_Provided material_:
******************************

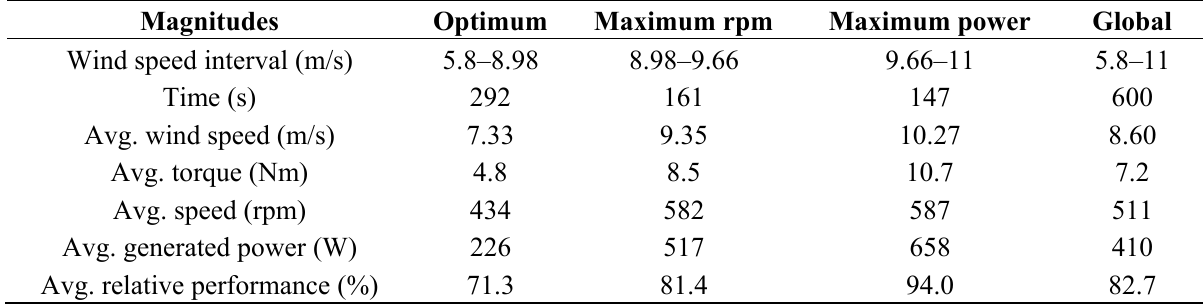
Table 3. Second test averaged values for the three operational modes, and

******************************

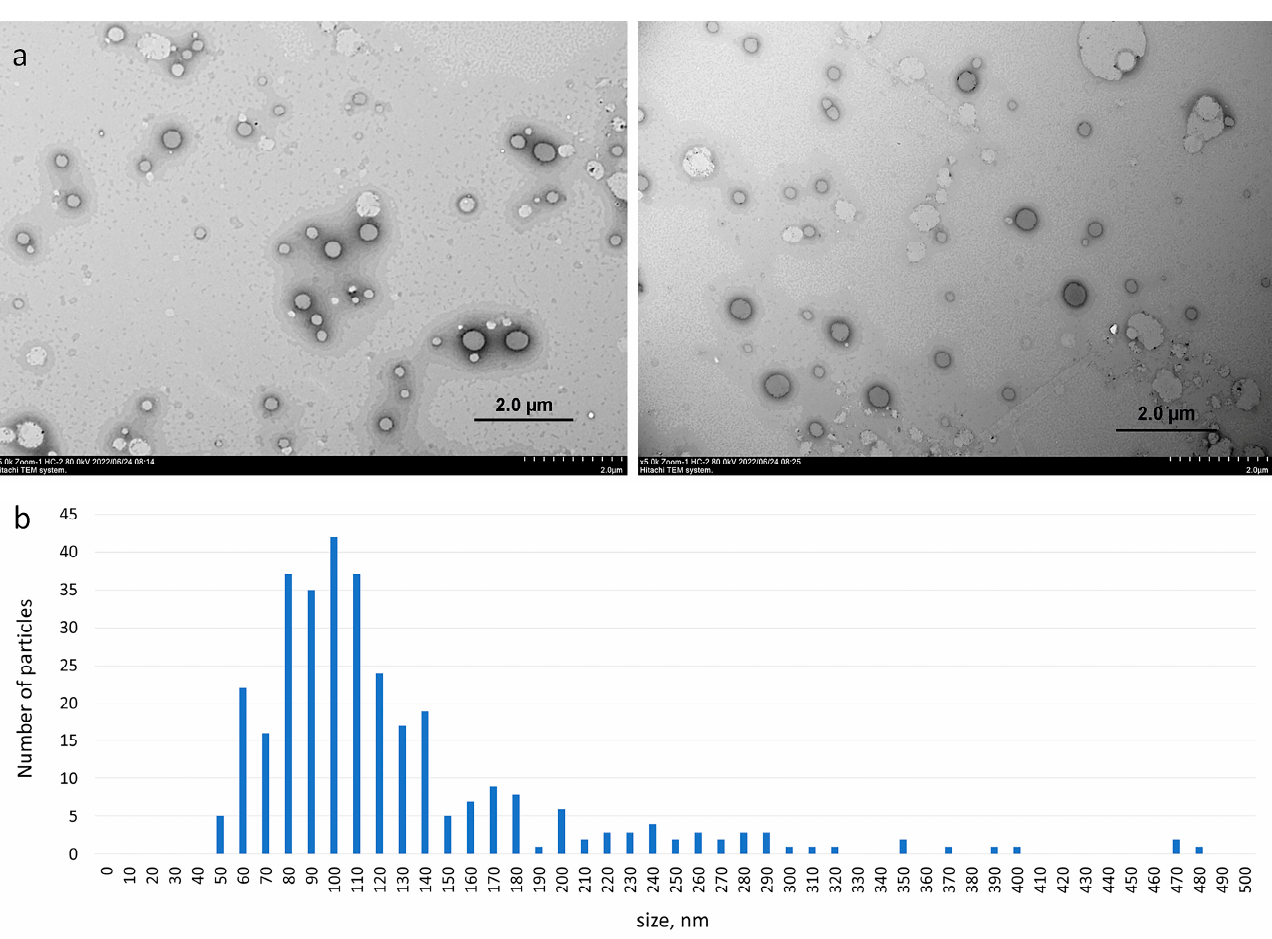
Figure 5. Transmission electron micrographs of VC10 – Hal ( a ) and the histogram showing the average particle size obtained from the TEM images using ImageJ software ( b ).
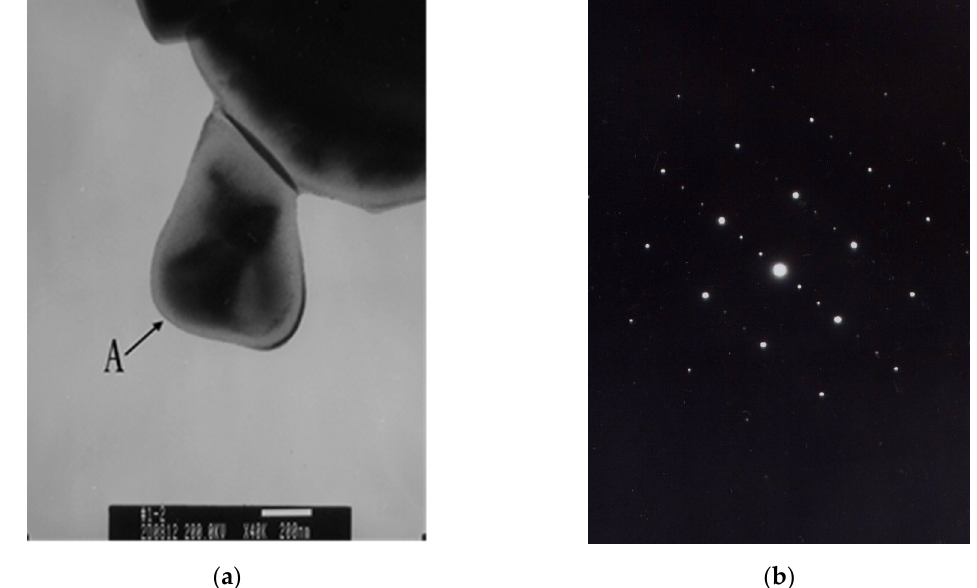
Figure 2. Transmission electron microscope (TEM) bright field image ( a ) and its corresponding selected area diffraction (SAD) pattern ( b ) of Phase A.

******************************

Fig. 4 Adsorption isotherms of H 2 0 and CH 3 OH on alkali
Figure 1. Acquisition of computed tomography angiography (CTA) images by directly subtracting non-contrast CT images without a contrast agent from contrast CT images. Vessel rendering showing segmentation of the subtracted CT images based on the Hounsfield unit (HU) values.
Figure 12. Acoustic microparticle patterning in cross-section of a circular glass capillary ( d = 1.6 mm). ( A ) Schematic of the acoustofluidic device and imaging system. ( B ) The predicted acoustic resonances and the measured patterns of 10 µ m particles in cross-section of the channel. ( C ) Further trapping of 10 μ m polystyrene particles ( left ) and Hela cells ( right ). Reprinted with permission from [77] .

******************************

_Assignment_: Please copy every line in the entries where "images" appears.

_Expected answer_:
Figure 5. Transmission electron micrographs of VC10 – Hal ( a ) and the histogram showing the average particle size obtained from the TEM images using ImageJ software ( b ).
Figure 1. Acquisition of computed tomography angiography (CTA) images by directly subtracting non-contrast CT images without a contrast agent from contrast CT images. Vessel rendering showing segmentation of the subtracted CT images based on the Hounsfield unit (HU) values.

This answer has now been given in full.